_WHAT IS REQUIRED_: Read the records below and copy each line that contains "notes".

━━ RECORDS TO USE ━━

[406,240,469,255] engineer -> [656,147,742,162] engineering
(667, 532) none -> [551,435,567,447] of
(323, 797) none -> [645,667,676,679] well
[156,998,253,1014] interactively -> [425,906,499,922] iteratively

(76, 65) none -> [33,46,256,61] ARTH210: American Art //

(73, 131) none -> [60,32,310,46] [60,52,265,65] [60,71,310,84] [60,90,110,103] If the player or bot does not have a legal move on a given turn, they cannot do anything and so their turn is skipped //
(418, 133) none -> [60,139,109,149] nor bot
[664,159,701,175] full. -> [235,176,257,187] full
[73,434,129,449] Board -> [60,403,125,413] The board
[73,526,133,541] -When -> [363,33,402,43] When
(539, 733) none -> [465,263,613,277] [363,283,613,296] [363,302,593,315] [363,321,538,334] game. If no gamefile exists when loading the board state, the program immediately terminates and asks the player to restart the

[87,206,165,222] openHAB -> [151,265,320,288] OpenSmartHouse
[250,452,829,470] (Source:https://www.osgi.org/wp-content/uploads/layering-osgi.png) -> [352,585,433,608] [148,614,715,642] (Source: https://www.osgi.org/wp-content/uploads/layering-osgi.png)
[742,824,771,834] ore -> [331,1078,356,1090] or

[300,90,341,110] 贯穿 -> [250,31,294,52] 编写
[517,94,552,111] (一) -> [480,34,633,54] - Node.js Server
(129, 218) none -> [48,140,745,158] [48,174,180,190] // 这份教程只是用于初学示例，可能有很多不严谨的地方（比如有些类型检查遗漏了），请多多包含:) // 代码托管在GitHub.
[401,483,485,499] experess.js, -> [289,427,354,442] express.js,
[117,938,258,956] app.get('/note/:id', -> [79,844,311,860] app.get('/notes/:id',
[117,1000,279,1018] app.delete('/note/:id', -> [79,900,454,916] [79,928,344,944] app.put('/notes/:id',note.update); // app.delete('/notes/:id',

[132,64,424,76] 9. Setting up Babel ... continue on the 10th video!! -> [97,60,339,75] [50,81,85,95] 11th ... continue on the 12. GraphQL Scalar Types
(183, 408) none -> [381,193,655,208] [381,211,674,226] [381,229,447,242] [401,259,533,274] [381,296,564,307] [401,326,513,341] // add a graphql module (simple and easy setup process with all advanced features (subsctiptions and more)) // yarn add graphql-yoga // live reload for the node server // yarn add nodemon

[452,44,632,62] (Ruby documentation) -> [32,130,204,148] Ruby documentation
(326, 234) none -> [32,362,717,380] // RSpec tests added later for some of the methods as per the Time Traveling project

━━━

_ANSWER FOR THIS EXERCISE_:
[117,938,258,956] app.get('/note/:id', -> [79,844,311,860] app.get('/notes/:id',
[117,1000,279,1018] app.delete('/note/:id', -> [79,900,454,916] [79,928,344,944] app.put('/notes/:id',note.update); // app.delete('/notes/:id',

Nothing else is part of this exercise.